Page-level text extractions
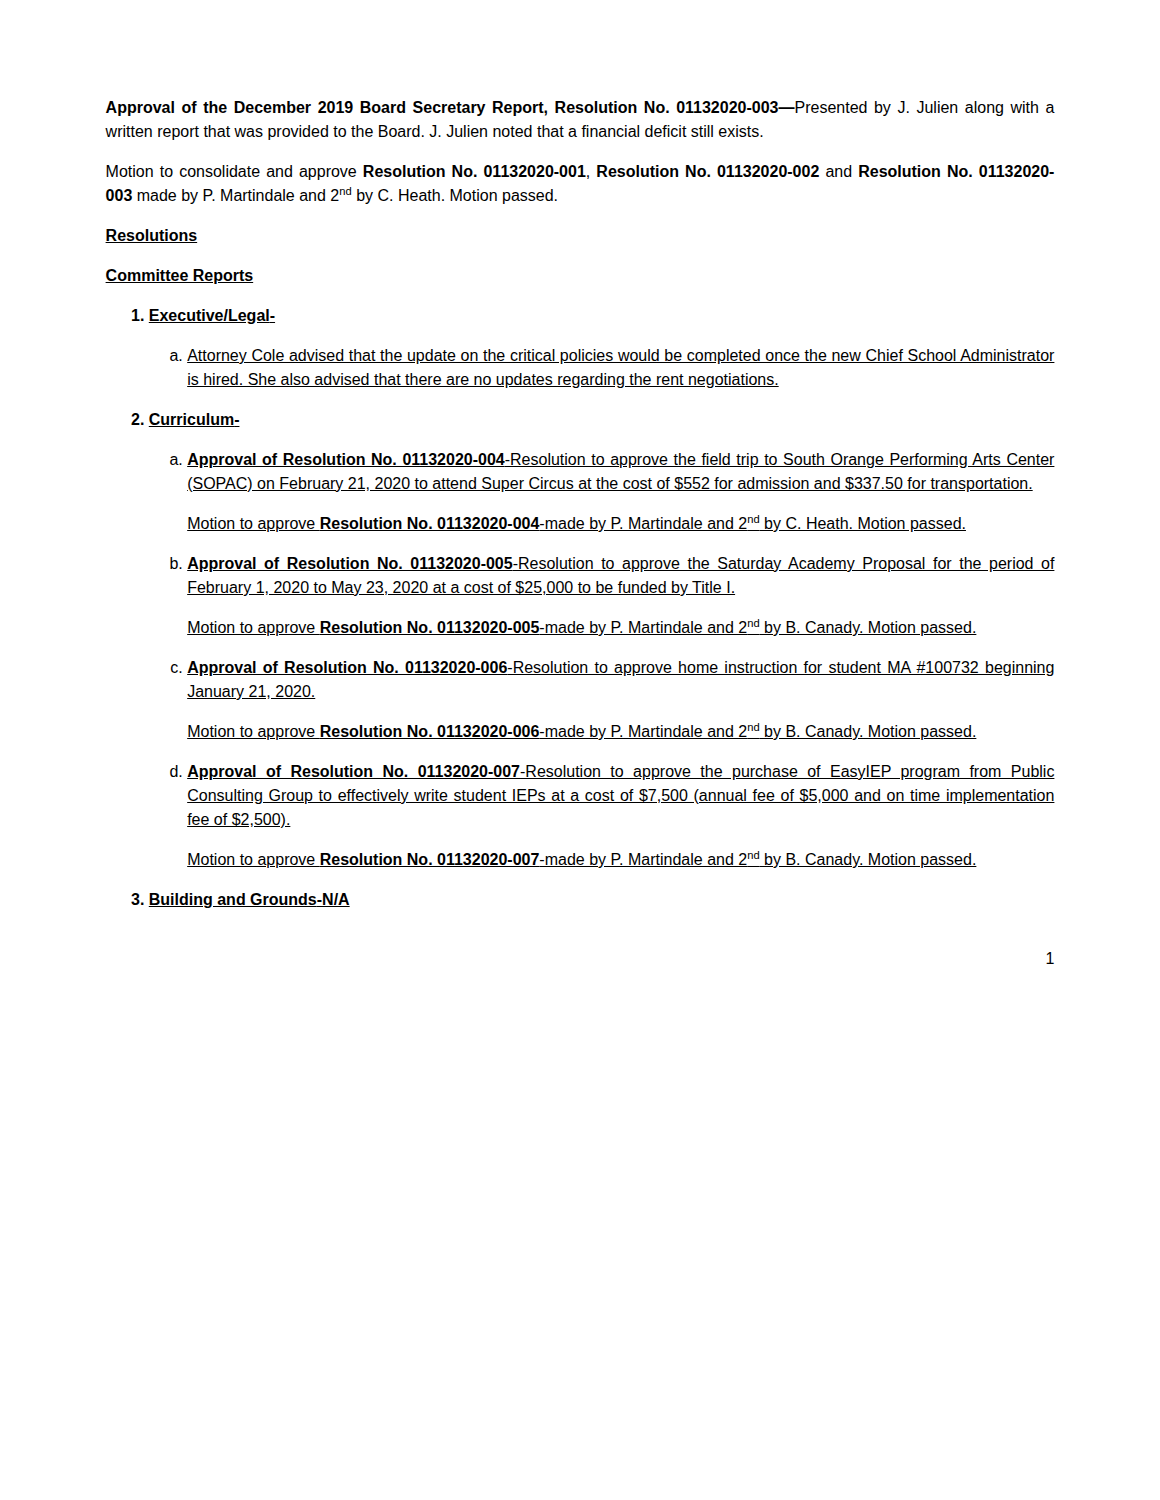Approval of the December 2019 Board Secretary Report, Resolution No. 01132020-003—Presented by J. Julien along with a written report that was provided to the Board. J. Julien noted that a financial deficit still exists.
Motion to consolidate and approve Resolution No. 01132020-001, Resolution No. 01132020-002 and Resolution No. 01132020-003 made by P. Martindale and 2nd by C. Heath. Motion passed.
Resolutions
Committee Reports
Executive/Legal-
Attorney Cole advised that the update on the critical policies would be completed once the new Chief School Administrator is hired. She also advised that there are no updates regarding the rent negotiations.
Curriculum-
Approval of Resolution No. 01132020-004-Resolution to approve the field trip to South Orange Performing Arts Center (SOPAC) on February 21, 2020 to attend Super Circus at the cost of $552 for admission and $337.50 for transportation.
Motion to approve Resolution No. 01132020-004-made by P. Martindale and 2nd by C. Heath. Motion passed.
Approval of Resolution No. 01132020-005-Resolution to approve the Saturday Academy Proposal for the period of February 1, 2020 to May 23, 2020 at a cost of $25,000 to be funded by Title I.
Motion to approve Resolution No. 01132020-005-made by P. Martindale and 2nd by B. Canady. Motion passed.
Approval of Resolution No. 01132020-006-Resolution to approve home instruction for student MA #100732 beginning January 21, 2020.
Motion to approve Resolution No. 01132020-006-made by P. Martindale and 2nd by B. Canady. Motion passed.
Approval of Resolution No. 01132020-007-Resolution to approve the purchase of EasyIEP program from Public Consulting Group to effectively write student IEPs at a cost of $7,500 (annual fee of $5,000 and on time implementation fee of $2,500).
Motion to approve Resolution No. 01132020-007-made by P. Martindale and 2nd by B. Canady. Motion passed.
Building and Grounds-N/A
1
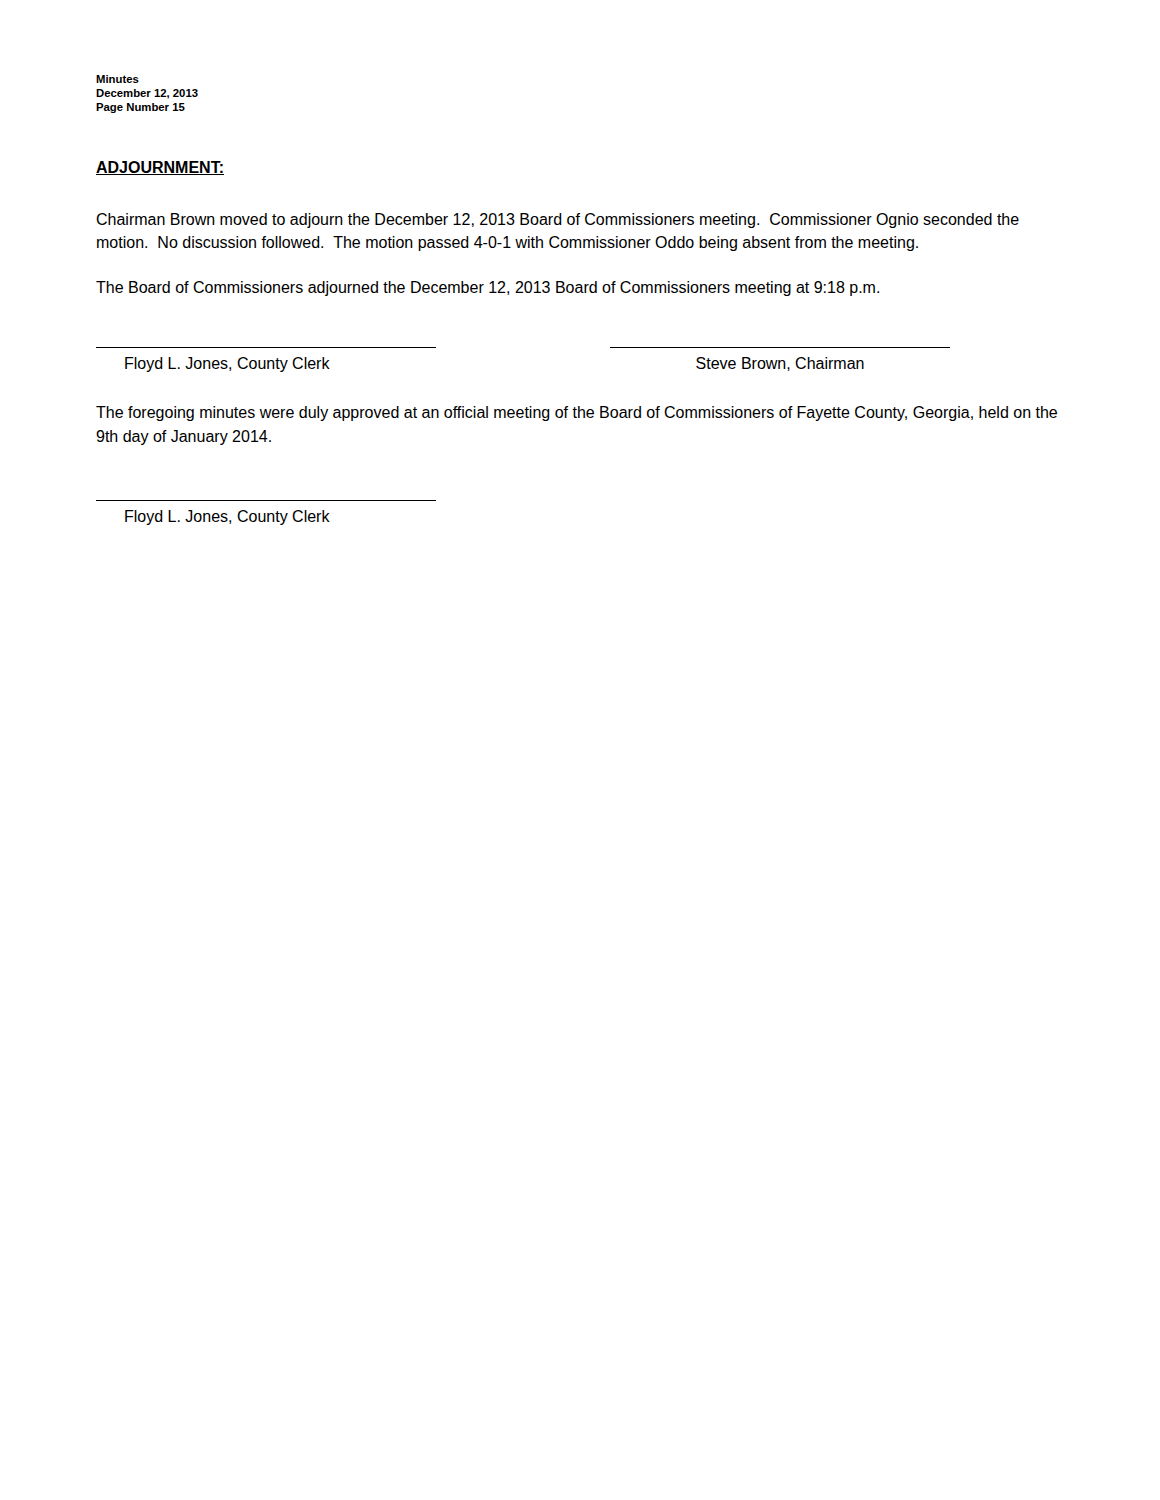Minutes
December 12, 2013
Page Number 15
ADJOURNMENT:
Chairman Brown moved to adjourn the December 12, 2013 Board of Commissioners meeting. Commissioner Ognio seconded the motion. No discussion followed. The motion passed 4-0-1 with Commissioner Oddo being absent from the meeting.
The Board of Commissioners adjourned the December 12, 2013 Board of Commissioners meeting at 9:18 p.m.
| Floyd L. Jones, County Clerk | | Steve Brown, Chairman |
The foregoing minutes were duly approved at an official meeting of the Board of Commissioners of Fayette County, Georgia, held on the 9th day of January 2014.
Floyd L. Jones, County Clerk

Prompt: Copy only this part of the entries above: the line with "Motion to approve Resolution No. 01132020-005-made", the line with "Motion to approve Resolution No. 01132020-006-made", and the lines between, all exactly as written.

Expected output:
Motion to approve Resolution No. 01132020-005-made by P. Martindale and 2nd by B. Canady. Motion passed.
Approval of Resolution No. 01132020-006-Resolution to approve home instruction for student MA #100732 beginning January 21, 2020.
Motion to approve Resolution No. 01132020-006-made by P. Martindale and 2nd by B. Canady. Motion passed.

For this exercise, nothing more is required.